Lacking of STIM1 rewires aerobic glycolysis towards AMPK-activated FAO. (A) PCR-array was applied to examine the expression changes of key metabolic genes caused by STIM1 KO and STIM1 KO+Snail1 OE (GSE148129). (B) Protein levels of indicated metabolic molecules in WT- and STIM1 KO-SMMC7721 cells. (C) Protein levels of LKB1/AMPK pathway in WT- and STIM1 KO-SMMC7721 cells. (D) The AMP/ATP ratio in WT- and STIM1 KO-SMMC7721 with or without glucose (20 mM). (E) Effects of glucose on the expressions of p-LKB (Ser428) and p-AMPK (Thr172) in STIM1 KO-SMMC7721 cells. (F) FAO in STIM1 KO-SMMC7721 cells transfected with si-NC or si-AMPKα. (G) Effects of ETO (100 μM) on the anoikis of STIM1 KO-SMMC7721 and HepG2 cells were examined by FACS, as well as their corresponding WT-group. ETO: etomoxir.
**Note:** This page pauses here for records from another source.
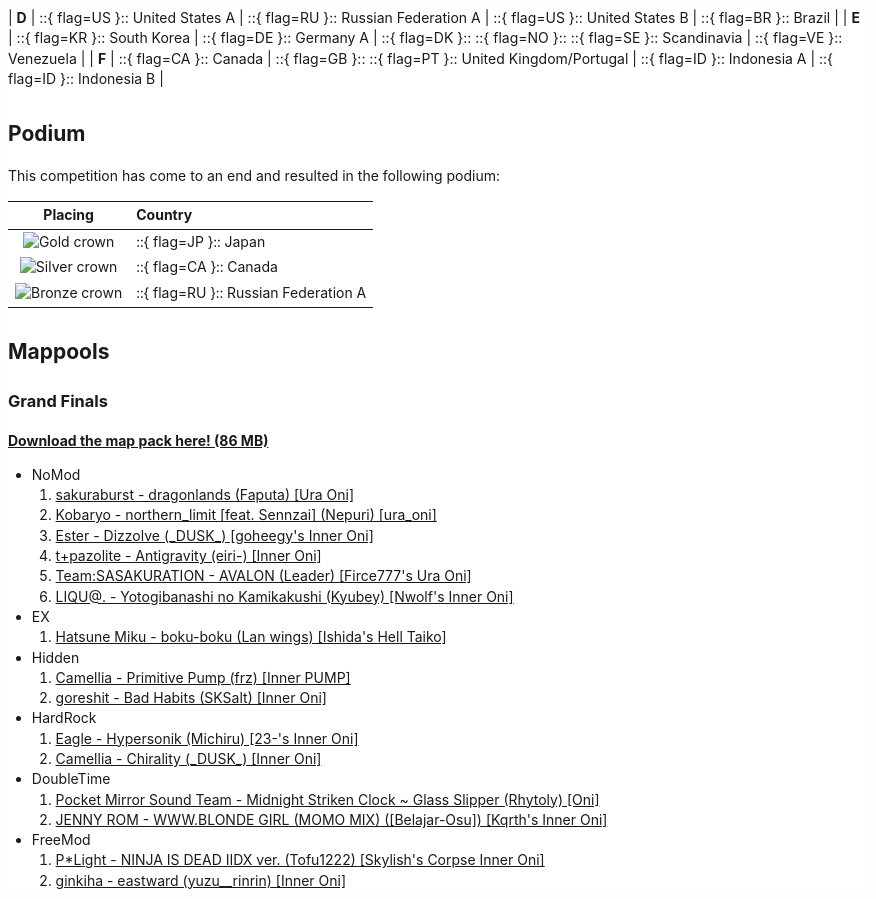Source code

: | **D** | ::{ flag=US }:: United States A | ::{ flag=RU }:: Russian Federation A | ::{ flag=US }:: United States B | ::{ flag=BR }:: Brazil |
| **E** | ::{ flag=KR }:: South Korea | ::{ flag=DE }:: Germany A | ::{ flag=DK }:: ::{ flag=NO }:: ::{ flag=SE }:: Scandinavia | ::{ flag=VE }:: Venezuela |
| **F** | ::{ flag=CA }:: Canada | ::{ flag=GB }:: ::{ flag=PT }:: United Kingdom/Portugal | ::{ flag=ID }:: Indonesia A | ::{ flag=ID }:: Indonesia B |

## Podium

This competition has come to an end and resulted in the following podium:

| Placing | Country |
| :-: | :-- |
| ![Gold crown](/wiki/shared/crown-gold.png "1st place") | ::{ flag=JP }:: Japan |
| ![Silver crown](/wiki/shared/crown-silver.png "2nd place") | ::{ flag=CA }:: Canada |
| ![Bronze crown](/wiki/shared/crown-bronze.png "3rd place") | ::{ flag=RU }:: Russian Federation A |

## Mappools

### Grand Finals

**[Download the map pack here! (86 MB)](https://mega.nz/#!s5sQzABI!BZ2WNuZ13rXisVdUgv2-gdku-4YxAR5IvkRfHqpRrOE)**

- NoMod
  1. [sakuraburst - dragonlands (Faputa) \[Ura Oni\]](https://osu.ppy.sh/beatmapsets/935765#taiko/1954961)
  2. [Kobaryo - northern_limit [feat. Sennzai] (Nepuri) \[ura_oni\]](https://osu.ppy.sh/beatmapsets/869714#taiko/1818337)
  3. [Ester - Dizzolve (\_DUSK\_) \[goheegy's Inner Oni\]](https://osu.ppy.sh/beatmapsets/817528#taiko/1714380)
  4. [t+pazolite - Antigravity (eiri-) \[Inner Oni\]](https://osu.ppy.sh/beatmapsets/1032630#taiko/2159095)
  5. [Team:SASAKURATION - AVALON (Leader) \[Firce777's Ura Oni\]](https://osu.ppy.sh/beatmapsets/118763#taiko/406755)
  6. [LIQU@. - Yotogibanashi no Kamikakushi (Kyubey) \[Nwolf's Inner Oni\]](https://osu.ppy.sh/beatmapsets/236396#taiko/661517)
- EX
  1. [Hatsune Miku - boku-boku (Lan wings) \[Ishida's Hell Taiko\]](https://osu.ppy.sh/beatmapsets/51611#taiko/176945)
- Hidden
  1. [Camellia - Primitive Pump (frz) \[Inner PUMP\]](https://osu.ppy.sh/beatmapsets/712424#taiko/1505977)
  2. [goreshit - Bad Habits (SKSalt) \[Inner Oni\]](https://osu.ppy.sh/beatmapsets/450569#taiko/966645)
- HardRock
  1. [Eagle - Hypersonik (Michiru) \[23-'s Inner Oni\]](https://osu.ppy.sh/beatmapsets/985854#taiko/2064162)
  2. [Camellia - Chirality (\_DUSK\_) \[Inner Oni\]](https://osu.ppy.sh/beatmapsets/831411#taiko/1741806)
- DoubleTime
  1. [Pocket Mirror Sound Team - Midnight Striken Clock \~ Glass Slipper (Rhytoly) \[Oni\]](https://osu.ppy.sh/beatmapsets/925760#taiko/1933722)
  2. [JENNY ROM - WWW.BLONDE GIRL (MOMO MIX) (\[Belajar-Osu\]) \[Kqrth's Inner Oni\]](https://osu.ppy.sh/beatmapsets/920644#taiko/1933326)
- FreeMod
  1. [P\*Light - NINJA IS DEAD IIDX ver. (Tofu1222) \[Skylish's Corpse Inner Oni\]](https://osu.ppy.sh/beatmapsets/590032#taiko/1628026)
  2. [ginkiha - eastward (yuzu\_\_rinrin) \[Inner Oni\]](https://osu.ppy.sh/beatmapsets/630364#taiko/1332295)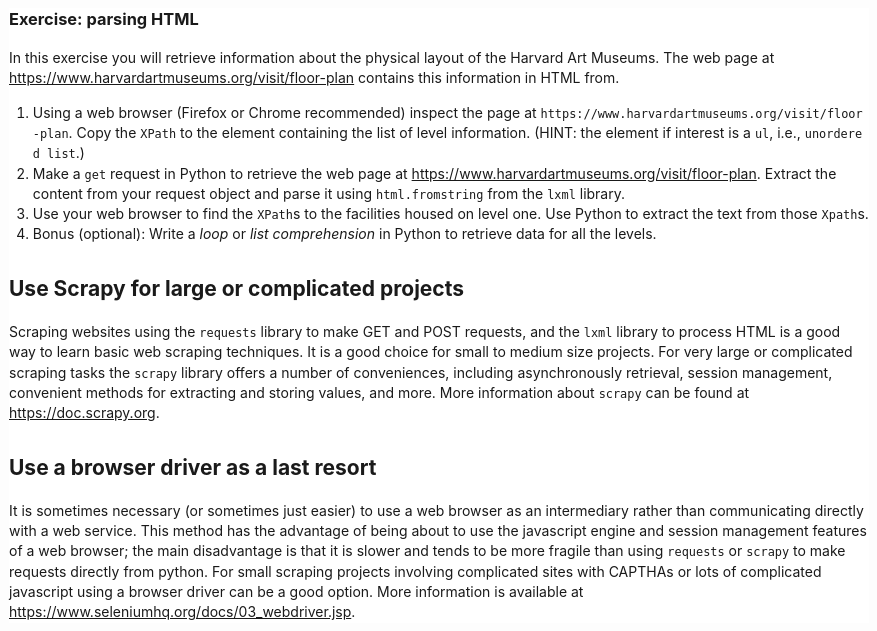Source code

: ### Exercise: parsing HTML
In this exercise you will retrieve information about the physical
layout of the Harvard Art Museums. The web page at
<https://www.harvardartmuseums.org/visit/floor-plan> contains this
information in HTML from.

1. Using a web browser (Firefox or Chrome recommended) inspect the
   page at `https://www.harvardartmuseums.org/visit/floor-plan`. Copy
   the `XPath` to the element containing the list of level
   information. (HINT: the element if interest is a `ul`, i.e.,
   `unordered list`.)
2. Make a `get` request in Python to retrieve the web page at
   <https://www.harvardartmuseums.org/visit/floor-plan>. Extract the
   content from your request object and parse it using `html.fromstring`
   from the `lxml` library.
3. Use your web browser to find the `XPath`s to the facilities housed on
   level one. Use Python to extract the text from those `Xpath`s.
4. Bonus (optional): Write a *loop* or *list comprehension* in Python
   to retrieve data for all the levels.



## Use Scrapy for large or complicated projects
Scraping websites using the `requests` library to make GET and POST
requests, and the `lxml` library to process HTML is a good way to
learn basic web scraping techniques. It is a good choice for small to
medium size projects. For very large or complicated scraping tasks the
`scrapy` library offers a number of conveniences, including
asynchronously retrieval, session management, convenient methods for
extracting and storing values, and more. More information about
`scrapy` can be found at <https://doc.scrapy.org>.

## Use a browser driver as a last resort
It is sometimes necessary (or sometimes just easier) to use a web
browser as an intermediary rather than communicating directly with a
web service. This method has the advantage of being about to use the
javascript engine and session management features of a web browser;
the main disadvantage is that it is slower and tends to be more
fragile than using `requests` or `scrapy` to make requests directly
from python. For small scraping projects involving complicated sites
with CAPTHAs or lots of complicated javascript using a browser driver
can be a good option. More information is available at 
<https://www.seleniumhq.org/docs/03_webdriver.jsp>.

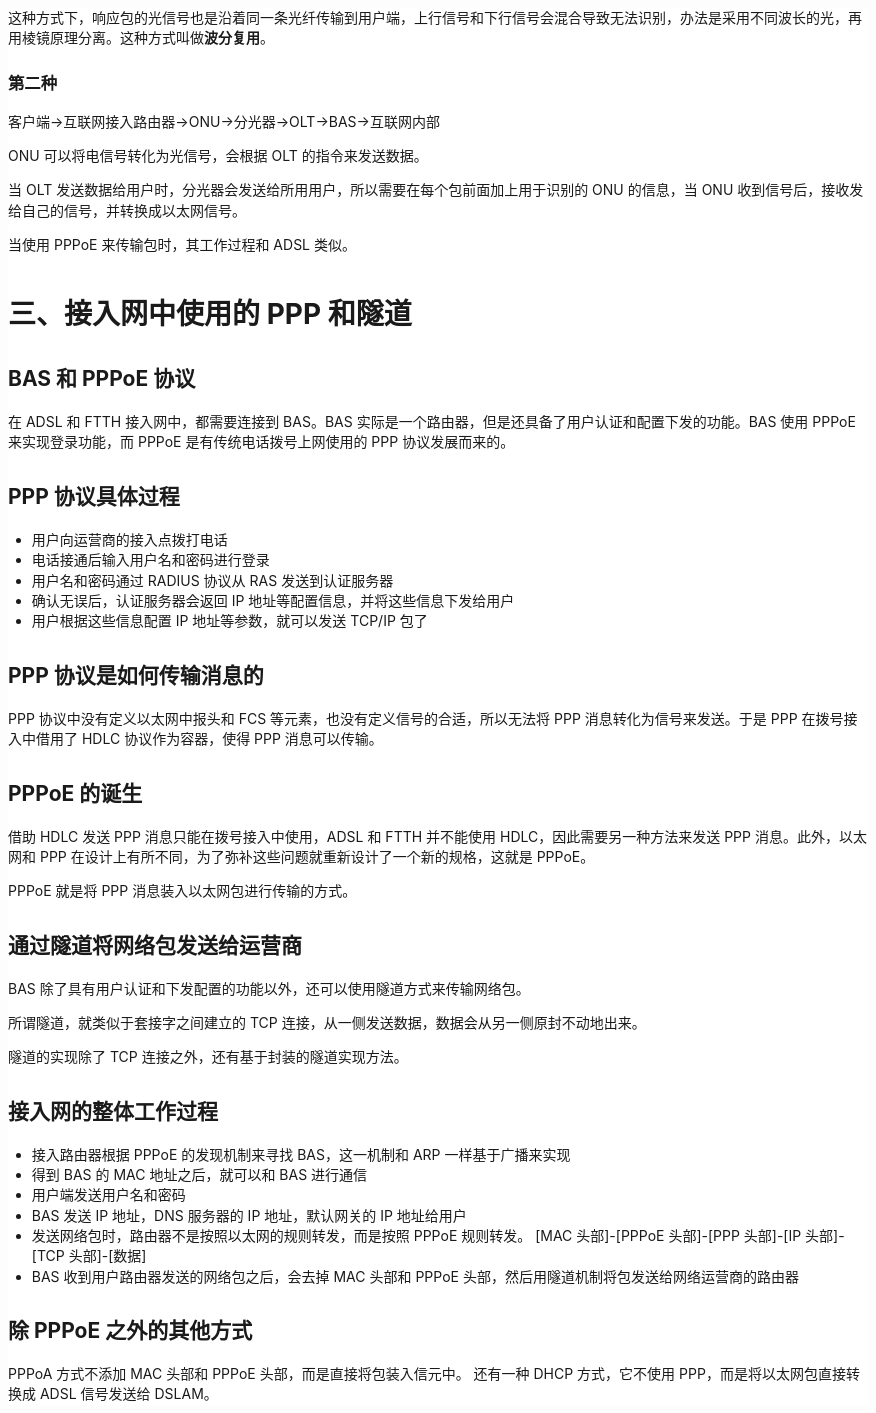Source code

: 这种方式下，响应包的光信号也是沿着同一条光纤传输到用户端，上行信号和下行信号会混合导致无法识别，办法是采用不同波长的光，再用棱镜原理分离。这种方式叫做**波分复用**。
### 第二种
客户端->互联网接入路由器->ONU->分光器->OLT->BAS->互联网内部

ONU 可以将电信号转化为光信号，会根据 OLT 的指令来发送数据。

当 OLT 发送数据给用户时，分光器会发送给所用用户，所以需要在每个包前面加上用于识别的 ONU 的信息，当 ONU 收到信号后，接收发给自己的信号，并转换成以太网信号。

当使用 PPPoE 来传输包时，其工作过程和 ADSL 类似。

# 三、接入网中使用的 PPP 和隧道
## BAS 和 PPPoE 协议
在 ADSL 和 FTTH 接入网中，都需要连接到 BAS。BAS 实际是一个路由器，但是还具备了用户认证和配置下发的功能。BAS 使用 PPPoE 来实现登录功能，而 PPPoE 是有传统电话拨号上网使用的 PPP 协议发展而来的。
## PPP 协议具体过程
- 用户向运营商的接入点拨打电话
- 电话接通后输入用户名和密码进行登录
- 用户名和密码通过 RADIUS 协议从 RAS 发送到认证服务器
- 确认无误后，认证服务器会返回 IP 地址等配置信息，并将这些信息下发给用户
- 用户根据这些信息配置 IP 地址等参数，就可以发送 TCP/IP 包了
## PPP 协议是如何传输消息的
PPP 协议中没有定义以太网中报头和 FCS 等元素，也没有定义信号的合适，所以无法将 PPP 消息转化为信号来发送。于是 PPP 在拨号接入中借用了 HDLC 协议作为容器，使得 PPP 消息可以传输。
## PPPoE 的诞生
借助 HDLC 发送 PPP 消息只能在拨号接入中使用，ADSL 和 FTTH 并不能使用 HDLC，因此需要另一种方法来发送 PPP 消息。此外，以太网和 PPP 在设计上有所不同，为了弥补这些问题就重新设计了一个新的规格，这就是 PPPoE。

PPPoE 就是将 PPP 消息装入以太网包进行传输的方式。
## 通过隧道将网络包发送给运营商
BAS 除了具有用户认证和下发配置的功能以外，还可以使用隧道方式来传输网络包。

所谓隧道，就类似于套接字之间建立的 TCP 连接，从一侧发送数据，数据会从另一侧原封不动地出来。

隧道的实现除了 TCP 连接之外，还有基于封装的隧道实现方法。
## 接入网的整体工作过程
- 接入路由器根据 PPPoE 的发现机制来寻找 BAS，这一机制和 ARP 一样基于广播来实现
- 得到 BAS 的 MAC 地址之后，就可以和 BAS 进行通信
- 用户端发送用户名和密码
- BAS 发送 IP 地址，DNS 服务器的 IP 地址，默认网关的 IP 地址给用户
- 发送网络包时，路由器不是按照以太网的规则转发，而是按照 PPPoE 规则转发。
[MAC 头部]-[PPPoE 头部]-[PPP 头部]-[IP 头部]-[TCP 头部]-[数据]
- BAS 收到用户路由器发送的网络包之后，会去掉 MAC 头部和 PPPoE 头部，然后用隧道机制将包发送给网络运营商的路由器
## 除 PPPoE 之外的其他方式
PPPoA 方式不添加 MAC 头部和 PPPoE 头部，而是直接将包装入信元中。
还有一种 DHCP 方式，它不使用 PPP，而是将以太网包直接转换成 ADSL 信号发送给 DSLAM。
Data are expressed as mean ± SEM (n = 3). *p < 0.05, **p < 0.01, ***p < 0.001.

Figure 7

Metabolic switch triggered by Snail1 could be reversed by STIM1 restoration. (A-C) ECAR (A), OCR (B) and FAO (C) in mock-, Snail1 OE-, Snail1+STIM1 dOE-SMMC7721 cells. (D, E) Glucose uptake (D) and intracellular lipid deposition (E) in mock-, Snail1 OE- and Snail1+STIM1 dOE-SMMC7721 cells. (F) PCR-array was applied to examine the expression of key metabolic genes in mock, Snail1 OE, Snail1 plus STIM1 dOE SMMC7721 cells (GSE135901). (G) Effects of STIM1 and STIM1-ΔCTD on the LKB1/AMPK pathway in Snail1 OE-SMMC7721 cells. (H) Effects of ETO (100 μM) on anoikis of mock-, Snail1 OE- and Snail1+STIM1 dOE-SMMC7721 cells were examined by FACS. (I) Effects of ETO (100 μM) on the invasion ability of mock-, Snail1 OE- and Snail1+STIM1 dOE-SMMC7721 cells via transwell assays. Data are expressed as mean ± SEM (n = 3). *p < 0.05, **p < 0.01, ***p < 0.001. NS represents no significant difference.